The Opposite of Buddhism

Watch this video about life in the digital age:

http://www.pbs.org/wgbh/pages/frontline/digitalnation/view/

Okay here’s my thoughts:

On Drone Attacks

I had never thought about the people who pilot the drones in Pakistan.  That is seriously fucked up.  And while it’s great that we’re developing technologies that prevent our people from getting killed, I can’t see the end result as anything good.  In conventional warfare these would be great tools, but we’re using them for, going into neighborhoods half a world a way, spying on and killing the residents, it’s going to accomplish the opposite effect we’re looking for.  Great, we can precisely target a single terrorist and take them out without endangering a single American.  But we are endangering all the civilians in those areas, and all at the push of a button.  By some guy in a cubical in Las Vegas.  I imagine how I’d feel if that happened here.  If another nation decided to enforce it’s law in my country, and they didn’t even have to send people to do it.  There’s not even anyone to complain to, or to look in the eye, to plead with, to fight.  Where does all that helplessness get directed?  Do you just go about your day?  Or do you feel outrage, frustration, and anger?  Isn’t this exactly the opposite reaction we want?

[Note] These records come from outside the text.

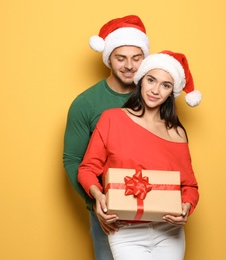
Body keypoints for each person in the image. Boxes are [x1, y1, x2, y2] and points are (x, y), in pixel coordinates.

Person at [77, 50, 202, 260]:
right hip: (125, 228)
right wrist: (98, 197)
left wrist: (186, 207)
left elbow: (190, 186)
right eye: (151, 80)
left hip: (169, 231)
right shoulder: (112, 119)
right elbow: (87, 168)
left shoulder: (177, 133)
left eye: (165, 85)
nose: (155, 90)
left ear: (172, 92)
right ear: (141, 81)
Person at [63, 15, 150, 260]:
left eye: (136, 58)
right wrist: (95, 204)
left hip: (155, 207)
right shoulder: (86, 103)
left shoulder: (155, 97)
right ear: (108, 58)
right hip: (108, 209)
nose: (129, 66)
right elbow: (72, 160)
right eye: (120, 58)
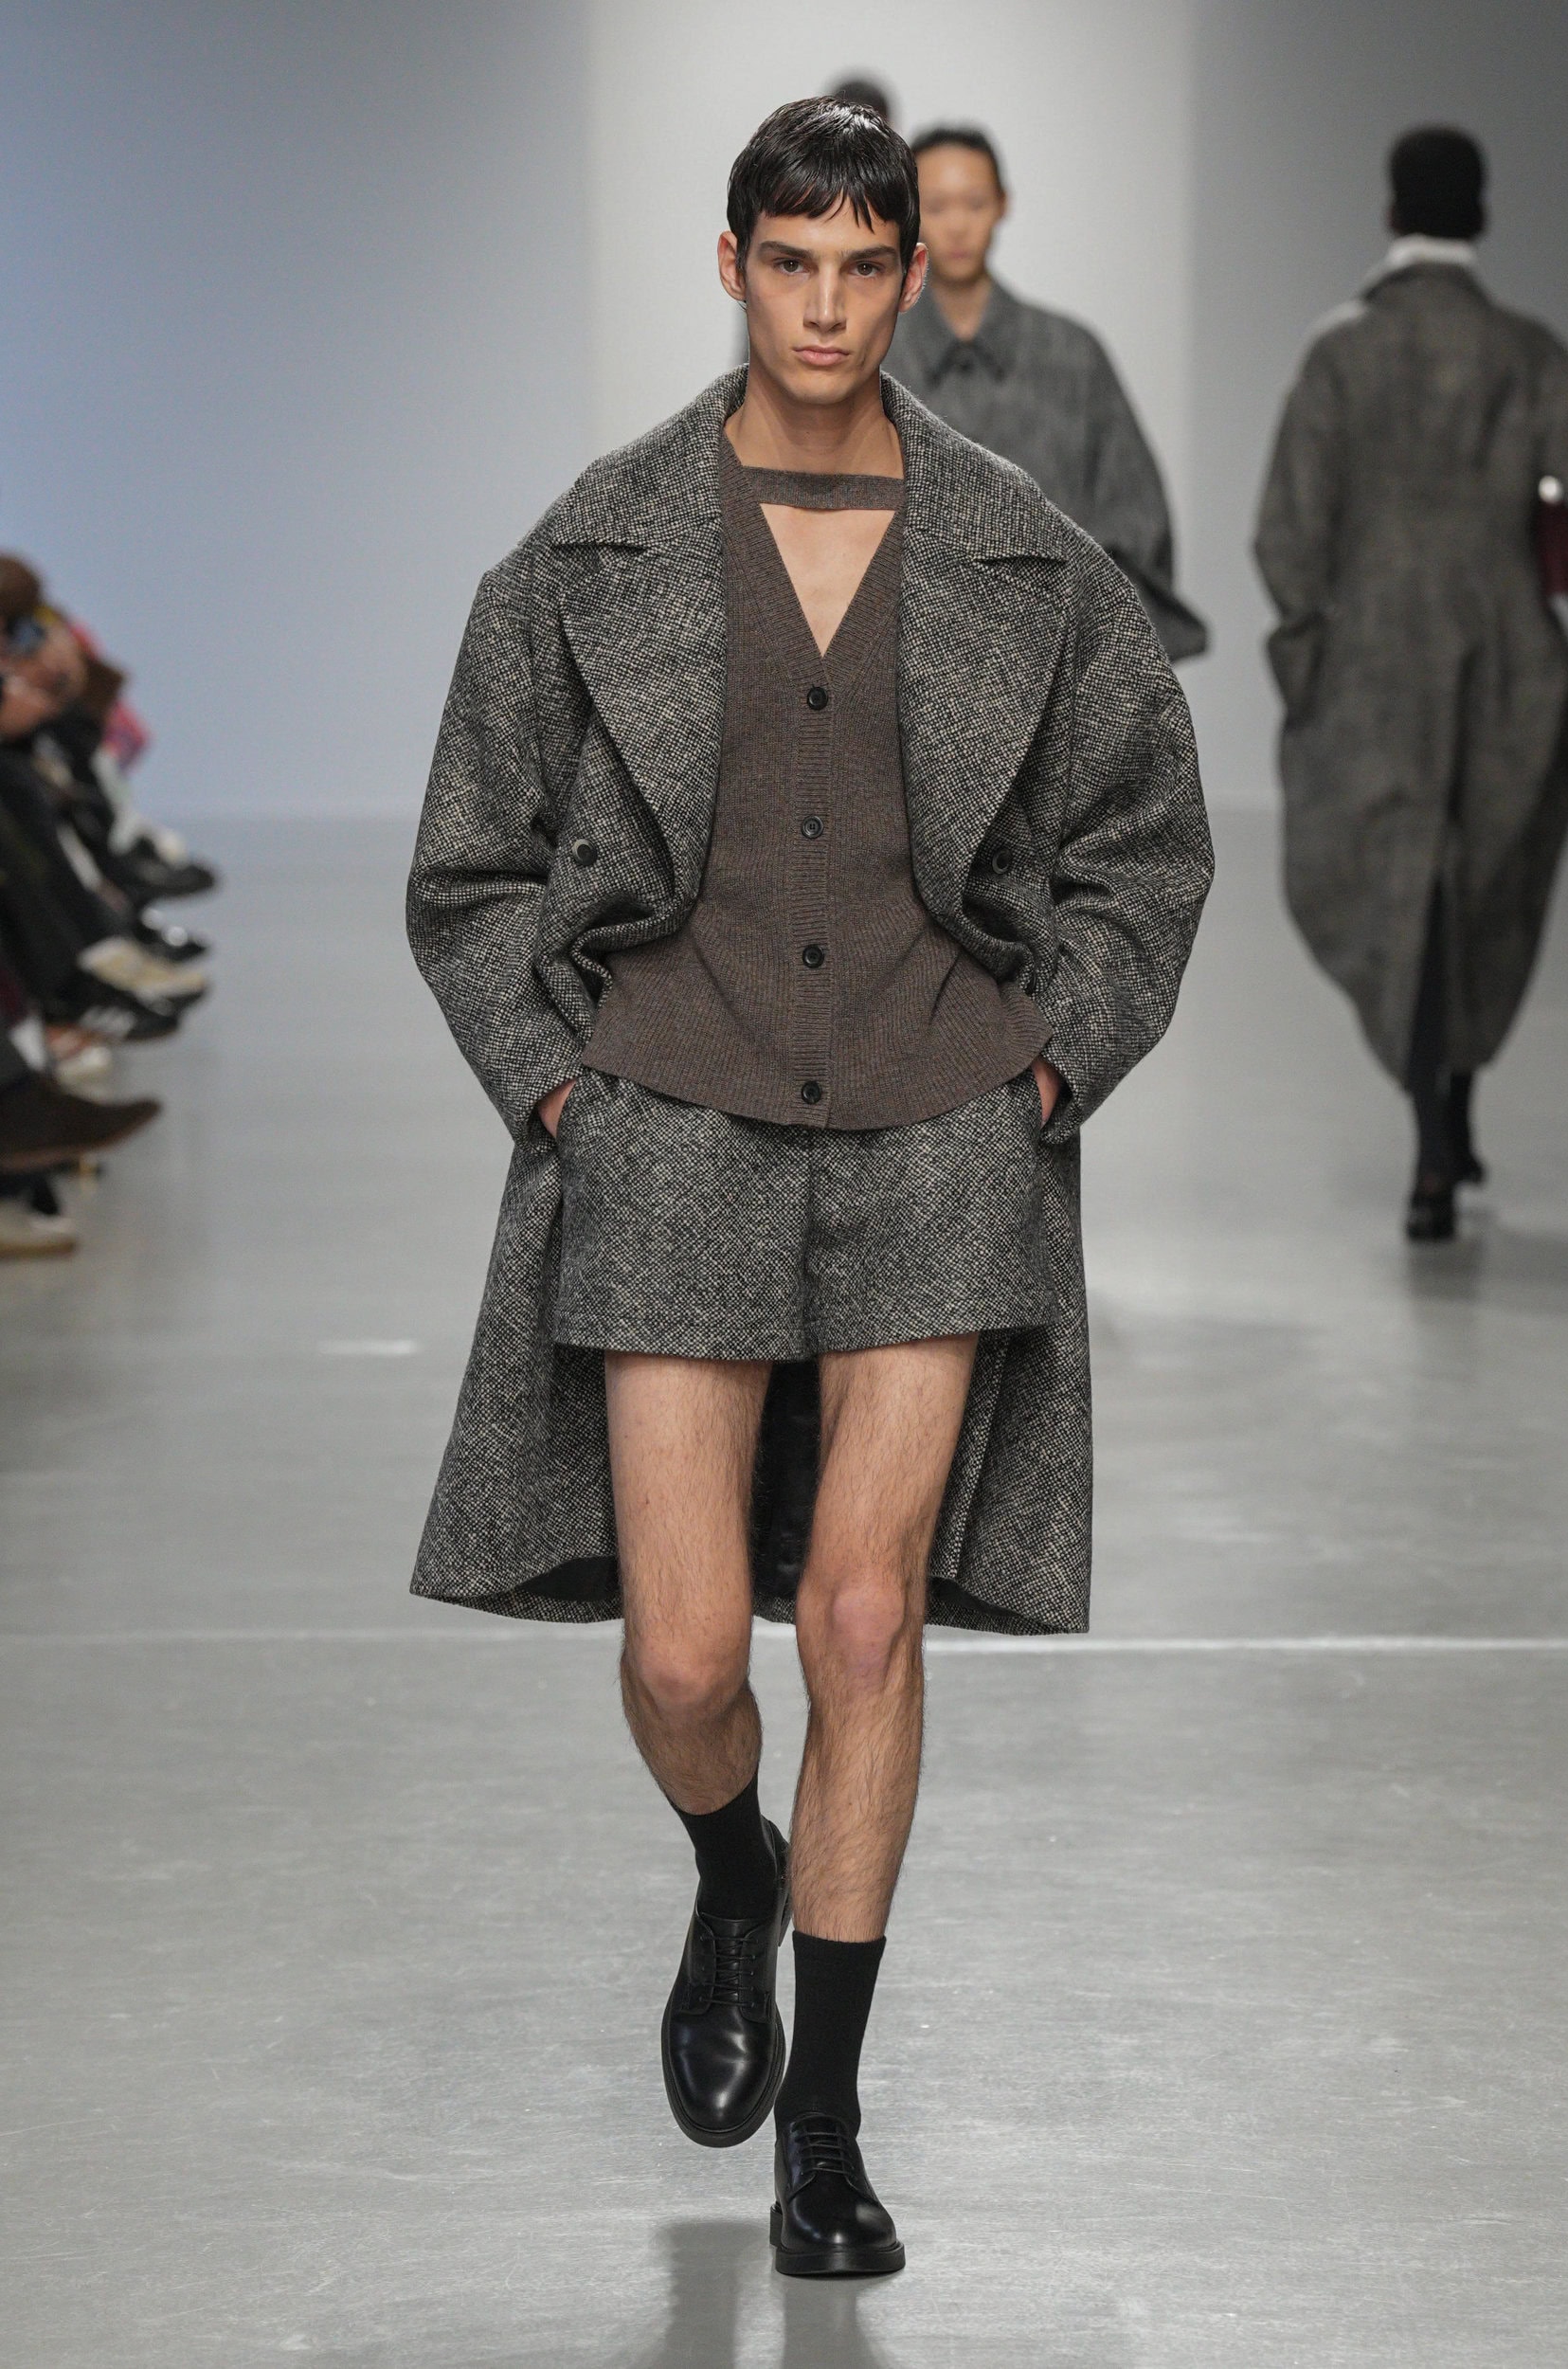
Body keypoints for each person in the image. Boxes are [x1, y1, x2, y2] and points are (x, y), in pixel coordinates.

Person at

On Video Games as Social Experiences

I dropped my video game addiction before World of Warcraft, but I still remember the pattern.  Inches from the screen, not blinking, not smiling, not flinching.  No emotion, just instincts, flicks of the wrist, and short sighs and stretches every death.  Night time is a clever illusion.  From around 9pm – 4am the sky never changes, so when the first bit of sun comes up, and that sickening feeling of “oh my god I am so tired and I spent the whole night playing games” hits, it’s already too late.  In my memory the social games were the worst.  Games where you are just running around killing people can only keep you going for so long, but if a game actually encourages you to forge friendships with your pixelated kill-buddies?  Forget it.  Social gaming is to death match as crack is to PBR.  That’s how I have always seen it.  However, this video talks about Second Life and World of Warcraft as if there is something redeeming to spending 18 hours a week of your life building relationships with people in an imaginary world.  I’m not so sure.  That sounds like giving up on First Life.  Maybe if I was completely locked down with a corporate job that I knew I’d be at for the next 30 years of my life I might allow myself to get that involved with a game again.  Surely that beats a crack addiction.  But from where I’m sitting, anything is better than a virtual experience.  And you’re kidding yourself if you think a conversation online is the same as in person.  It’s the same thing as unmanned drone warfare.  Where there is no human contact there is no risk and there is nothing human to be communicated.  And speaking of which, Second Life is a sloppy mess of culture placed in a blender and melted to a thick brown ooze.  That’s the problem with these virtual communities, there is no restriction on what can be built, so there is no identity, no culture, no roots.  People flit around between personalities and loyalties.  After all, you can be whoever you want, nothing is at stake, no one will ever confront you.  These are thin, superficial interactions, in a fantasy land of no correlation to the real world.  It has no meaning.  And there is no amount of time that’s worth spending on something meaningless.

On Focus

One thing I might possibly be able to attribute to our world of constant distraction is my lack of focus.  The internet allows me to switch up my focus so often that I don’t even have time to realize I’m not actually getting anywhere.  The instinct of instant gratification causes my brain to shoot off in all directions as soon it has the slightest whim.  Now the question is, given the option of instant gratification, or restricted possibilities, what being would choose the latter?  No one.  Technology has given us, for the first time, this choice.  And we can use it to be eternally distracted by possibilities, or to sit down and focus our selves on the things that really matter.  However I think we are all at a disadvantage, because by nature we’ve been drawn to distraction.  By now it’s been conditioned in us.  For myself, any time I have an idle moment, I find my fingers directing me to nytimes.com, or digg.com.  The real joke is that I hate the articles at digg.com, and I don’t read anything but headlines from nytimes.com.  This must be what the opposite of Buddism is.  Instead of being absorbed in a moment of conscious silence, we are pulled into a constant stream of distraction.  I’m not sure my western brain can even take meditation.  How am I supposed to check my gmail when I’m focusing exclusively on my breath?  What?  Thats the point??  What the hell is that supposed to mean??